Mar 01, 2019
Taiko: The Cadence of Culture
“When you hear the taiko drums, you can feel the vibrations down to your bones,” calmly states Hawai‘i taiko artist Kenny Endo. As both a performer, composer, and teacher of taiko, Endo is among the vanguard of modern taiko. “It reminds me of something that we’ve lost in our modern, convenient lives. It’s just a real basic thing—as basic as a mother’s heart beating in the womb. I think there’s something about drums in particular that have a resonance within people.”
Indeed, drums have pounded out the heartbeat of ancient cultures around the world and continue to mesmerize modern peoples with their ability to evoke primal feelings of life, movement, and energy that stir deep in one’s soul. In Japan, taiko is simply the term for drum. There are several different sizes of taiko—each with its own name, construction, and sound—but each conveys a dramatic tension and haunting cadence through the rhythmic percussive movements of the musician.

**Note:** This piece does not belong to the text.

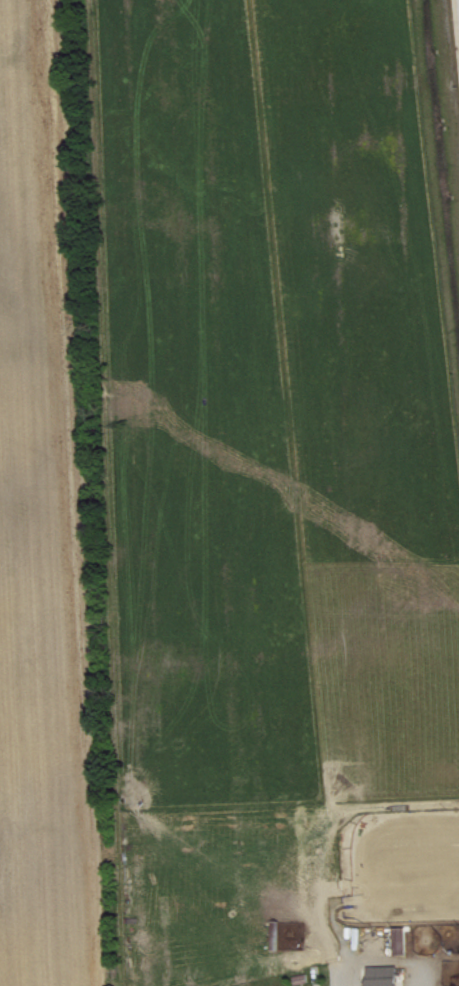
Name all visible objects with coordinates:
building: (405, 948)
building: (388, 979)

Taiko have mythological origins in Japanese folklore, but historical records suggest taiko were introduced to Japan through Korean and Chinese cultural influence as early as the 6th century, during Japan’s Kofun period. Initially, taiko were used for communication, religious ceremonies and in community festivals. In Buddhist traditions, taiko are used for ritual dances performed during the Bon Festival, a community event held in the summer to worship one’s ancestors. By the Edo era (1603-1867), taiko were also being used for theatrical accompaniment.
When Japanese immigrants came to Hawai‘i to work on the sugar plantations, they brought many of their cultural practices with them, including bon odori (bon dances) and the taiko played during the festivals. While this was Hawai‘i’s first introduction to taiko drumming, the modern-day iteration of taiko, called kumi-daiko, which literally means taiko ensemble, would not be invented until a century later.
In the 1950s, several kumi-daiko groups formed in Japan, where the members played taiko of different sizes during powerful performances that highlighted the characteristics of their playing—the speed, the technique and choreography of the entire performance. During this transformative decade, taiko transcended its role as an accompaniment instrument and became an art form.
Kenny Endo saw kumi-daiko for the first time while he was in college in the 1970s. The performance enveloped him and he immediately decided to dedicate his life to the ancient Japanese art form. Already a successful jazz musician in the Los Angeles jazz scene, Kenny moved to Japan in 1980 to study taiko and its cultural heritage from a taiko sensei. One year turned into ten.
When Kenny returned to Hawai‘i, he knew that in addition to sharing his newfound art through performance, he would find a way to pass his passion along to others. Soon, he found himself teaching taiko basics through a continuing education program at the University of Hawai‘i to a taiko-loving groups ranging from young children to the elderly. He also created his own kumi-daiko, and continues to perform with the ensemble and other world-renowned musicians to push the forefront of the art to new realms.
“In any type of music, the ultimate goal is to capture the feeling of that music. Even when I compose, it’s thematic, meaning that there’s a story behind it,” explains Endo, who has made taiko drumming a mainstream art form in the islands. “As a composer and performer you have to understand that to capture the feeling. It’s actually getting into the frame of mind of expressing an idea. When you get on stage, you have to tap into the energy, history, and legacy of all those who have been on stage before you. If you can lose your ego, you’ll achieve a level higher than your abilities.”